• [PROBLEM]: What you give back must match the records below word for word.

• [Page-level text extractions]:
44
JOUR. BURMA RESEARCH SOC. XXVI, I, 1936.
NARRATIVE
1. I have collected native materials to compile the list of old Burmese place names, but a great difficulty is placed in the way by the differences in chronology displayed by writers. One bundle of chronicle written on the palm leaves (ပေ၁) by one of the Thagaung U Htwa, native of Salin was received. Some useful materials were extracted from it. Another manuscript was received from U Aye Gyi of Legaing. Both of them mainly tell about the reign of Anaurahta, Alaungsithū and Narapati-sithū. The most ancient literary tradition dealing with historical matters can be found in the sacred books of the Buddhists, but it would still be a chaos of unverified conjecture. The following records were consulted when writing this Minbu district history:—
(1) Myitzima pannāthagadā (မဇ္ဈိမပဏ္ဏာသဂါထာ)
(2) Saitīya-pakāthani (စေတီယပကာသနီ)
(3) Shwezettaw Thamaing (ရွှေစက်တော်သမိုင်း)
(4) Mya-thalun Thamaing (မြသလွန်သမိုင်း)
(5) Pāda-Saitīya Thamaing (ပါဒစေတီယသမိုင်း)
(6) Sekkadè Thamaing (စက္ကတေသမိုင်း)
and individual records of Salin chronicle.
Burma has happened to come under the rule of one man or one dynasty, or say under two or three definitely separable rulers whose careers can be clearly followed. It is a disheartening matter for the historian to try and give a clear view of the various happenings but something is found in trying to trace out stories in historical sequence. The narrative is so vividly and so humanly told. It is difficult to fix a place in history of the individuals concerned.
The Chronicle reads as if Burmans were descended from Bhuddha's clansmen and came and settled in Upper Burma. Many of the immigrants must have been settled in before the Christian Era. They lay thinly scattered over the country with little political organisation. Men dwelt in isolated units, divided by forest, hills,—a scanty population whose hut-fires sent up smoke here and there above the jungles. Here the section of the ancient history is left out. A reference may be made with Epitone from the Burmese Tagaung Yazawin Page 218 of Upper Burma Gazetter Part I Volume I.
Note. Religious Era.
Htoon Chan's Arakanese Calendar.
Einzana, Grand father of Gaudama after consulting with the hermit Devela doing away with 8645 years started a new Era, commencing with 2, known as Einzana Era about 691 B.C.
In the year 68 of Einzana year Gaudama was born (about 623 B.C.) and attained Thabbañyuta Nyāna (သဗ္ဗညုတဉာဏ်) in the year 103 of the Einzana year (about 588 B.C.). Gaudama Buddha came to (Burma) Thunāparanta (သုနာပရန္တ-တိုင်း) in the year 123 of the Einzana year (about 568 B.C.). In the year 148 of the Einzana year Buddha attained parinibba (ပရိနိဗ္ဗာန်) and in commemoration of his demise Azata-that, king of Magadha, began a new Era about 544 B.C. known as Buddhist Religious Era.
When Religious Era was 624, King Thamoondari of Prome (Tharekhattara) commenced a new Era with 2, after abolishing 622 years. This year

• [SOLUTION FOR THIS PROBLEM]:
44
JOUR. BURMA RESEARCH SOC. XXVI, I, 1936.
NARRATIVE
1. I have collected native materials to compile the list of old Burmese place names, but a great difficulty is placed in the way by the differences in chronology displayed by writers. One bundle of chronicle written on the palm leaves (ပေ၁) by one of the Thagaung U Htwa, native of Salin was received. Some useful materials were extracted from it. Another manuscript was received from U Aye Gyi of Legaing. Both of them mainly tell about the reign of Anaurahta, Alaungsithū and Narapati-sithū. The most ancient literary tradition dealing with historical matters can be found in the sacred books of the Buddhists, but it would still be a chaos of unverified conjecture. The following records were consulted when writing this Minbu district history:—
(1) Myitzima pannāthagadā (မဇ္ဈိမပဏ္ဏာသဂါထာ)
(2) Saitīya-pakāthani (စေတီယပကာသနီ)
(3) Shwezettaw Thamaing (ရွှေစက်တော်သမိုင်း)
(4) Mya-thalun Thamaing (မြသလွန်သမိုင်း)
(5) Pāda-Saitīya Thamaing (ပါဒစေတီယသမိုင်း)
(6) Sekkadè Thamaing (စက္ကတေသမိုင်း)
and individual records of Salin chronicle.
Burma has happened to come under the rule of one man or one dynasty, or say under two or three definitely separable rulers whose careers can be clearly followed. It is a disheartening matter for the historian to try and give a clear view of the various happenings but something is found in trying to trace out stories in historical sequence. The narrative is so vividly and so humanly told. It is difficult to fix a place in history of the individuals concerned.
The Chronicle reads as if Burmans were descended from Bhuddha's clansmen and came and settled in Upper Burma. Many of the immigrants must have been settled in before the Christian Era. They lay thinly scattered over the country with little political organisation. Men dwelt in isolated units, divided by forest, hills,—a scanty population whose hut-fires sent up smoke here and there above the jungles. Here the section of the ancient history is left out. A reference may be made with Epitone from the Burmese Tagaung Yazawin Page 218 of Upper Burma Gazetter Part I Volume I.
Note. Religious Era.
Htoon Chan's Arakanese Calendar.
Einzana, Grand father of Gaudama after consulting with the hermit Devela doing away with 8645 years started a new Era, commencing with 2, known as Einzana Era about 691 B.C.
In the year 68 of Einzana year Gaudama was born (about 623 B.C.) and attained Thabbañyuta Nyāna (သဗ္ဗညုတဉာဏ်) in the year 103 of the Einzana year (about 588 B.C.). Gaudama Buddha came to (Burma) Thunāparanta (သုနာပရန္တ-တိုင်း) in the year 123 of the Einzana year (about 568 B.C.). In the year 148 of the Einzana year Buddha attained parinibba (ပရိနိဗ္ဗာန်) and in commemoration of his demise Azata-that, king of Magadha, began a new Era about 544 B.C. known as Buddhist Religious Era.
When Religious Era was 624, King Thamoondari of Prome (Tharekhattara) commenced a new Era with 2, after abolishing 622 years. This year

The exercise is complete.